Windsor·#WEvotes

'Our best days are yet to come,' Drew Dilkens re-elected mayor of Windsor

The City of Windsor's mayor-elect for the next four years is Drew Dilkens.

Unofficial results project Dilkens to continue for a second term.

Drew Dilkens has been re-elected for a second term. (Dale Molnar/CBC)

Windsorites have made their choice — Drew Dilkens will hold the mayoral seat for the next four years.

Polls closed at 8 p.m. With 102 polls reporting out of 113, Dilkens was re-elected with 59.2 per cent of the vote.

Five people ran for mayor in Windsor, but it has been perceived as a two-man race between incumbent Dilkens and Marchand for most of the campaigning period. Others who ran were Frank Dyck, Tom Hensel and Ernie Lamont.

"I want to thank you for allowing me to continue moving Windsor forward," said Dilkens during his speech. "I told you I'd build on that success and I did just that."

Marchand said he had a "great campaign."

"It was an experience I wouldn't change anything about," he said after his loss. "I think some of the ideas we put forward are going to continue on."

Some of those ideas he mentioned were having an in-house auditor general and his Windsor 2022 campaign on addressing homelessness and the opioid crisis in the city.

Dilkens took home 31,201 votes and Marchand received 18,626.

Surveillance, housing and no auditor general

Dilkens was first elected in the 2014 election. Throughout the campaigning period, he has been touting his four-year record of lowering the city's unemployment rate, improving the city's infrastructure such as roads and sewers and holding the line on taxes.
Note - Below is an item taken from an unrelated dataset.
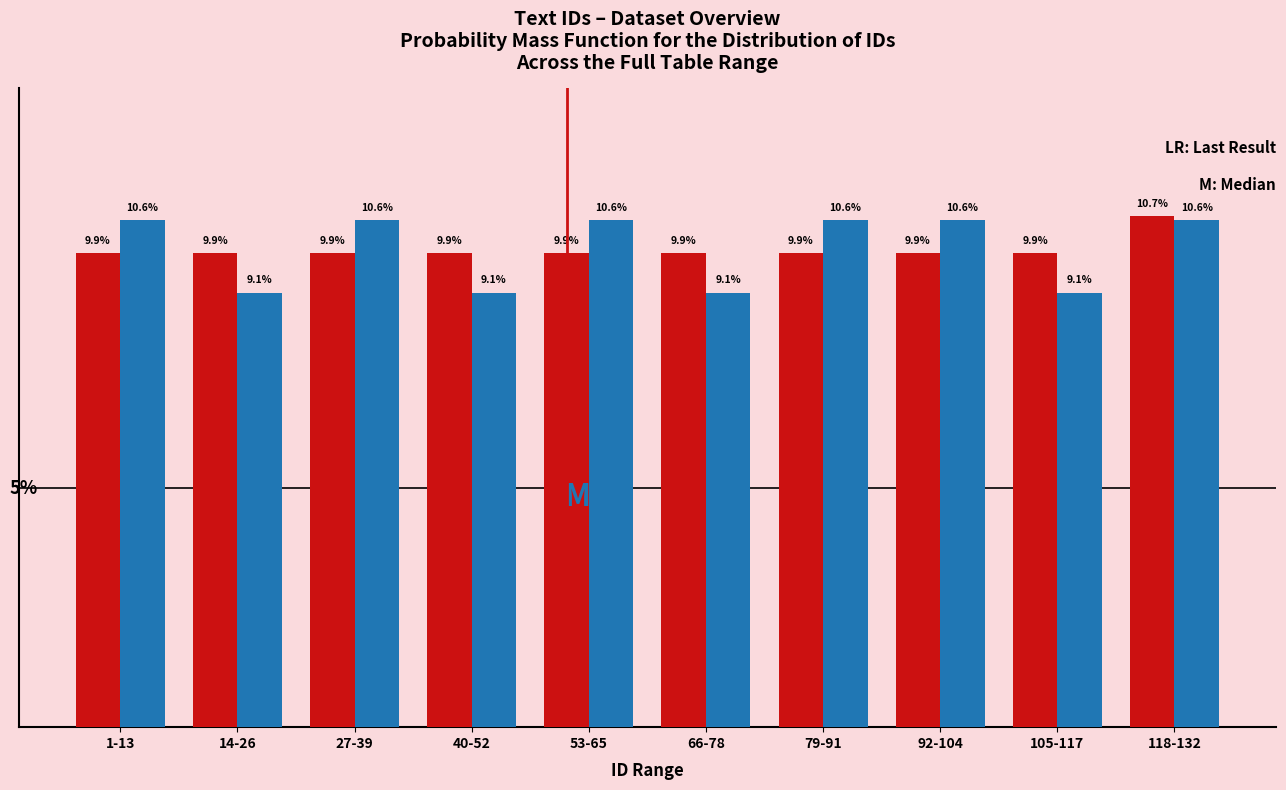

Which label corresponds to the largest value in the chart?

118-132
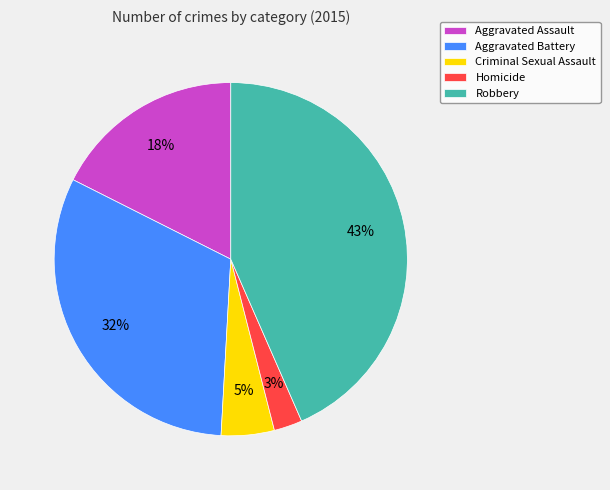

What is the largest slice in the pie chart?

Robbery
In this platform for the 2018 election, Dilkens promised to add Windsor police officers to the force and increase surveillance downtown in an effort to make the city's core safer.

He also spoke of implementing a service to allow people to report crime directly to the 911 dispatch centre through videos, pictures, text messages and file transfers.

Another part of Dilkens' plans also include affordable housing developments. One plan that has gone through council in the few months before voting day include the 150-unit development in the city's east end.

Throughout the campaigning period, Dilkens' opponents, especially Marchand, and council candidates have supported hiring an in-house auditor general.

Matt Marchand was a front-runner in the mayoral race in Windsor. (Meg Roberts/CBC)

However, Dilkens have remained strong on defending the city's use of an externally-hired auditing firm —​ PricewaterhouseCoopers.

"It doesn't improve your life. This is about you and doing what's right for you," said Dilkens during a mayoral debate with Marchand.

He brought a stack of papers, which he said were the 37 audits the firm has taken during his term.

New council

  • Ward 1: Fred Francis
  • Ward 2: Fabio Costante
  • Ward 3: Rino Bortolin
  • Ward 4: Chris Holt
  • Ward 5: Ed Sleiman
  • Ward 6: Jo-Anne Gignac
  • Ward 7: Irek Kusmierczyk
  • Ward 8: Gary Kaschak
  • Ward 9: Kieran McKenzie
  • Ward 10: Jim Morrison

Dilkens thanked other candidates who ran against him and also across the city as councillors during his speech.

"By their nature, elections can be divisive affairs," he said. "Each of the candidates who stepped forward should be acknowledged, they should be thanked."

"I truly believe, our best days are yet to come."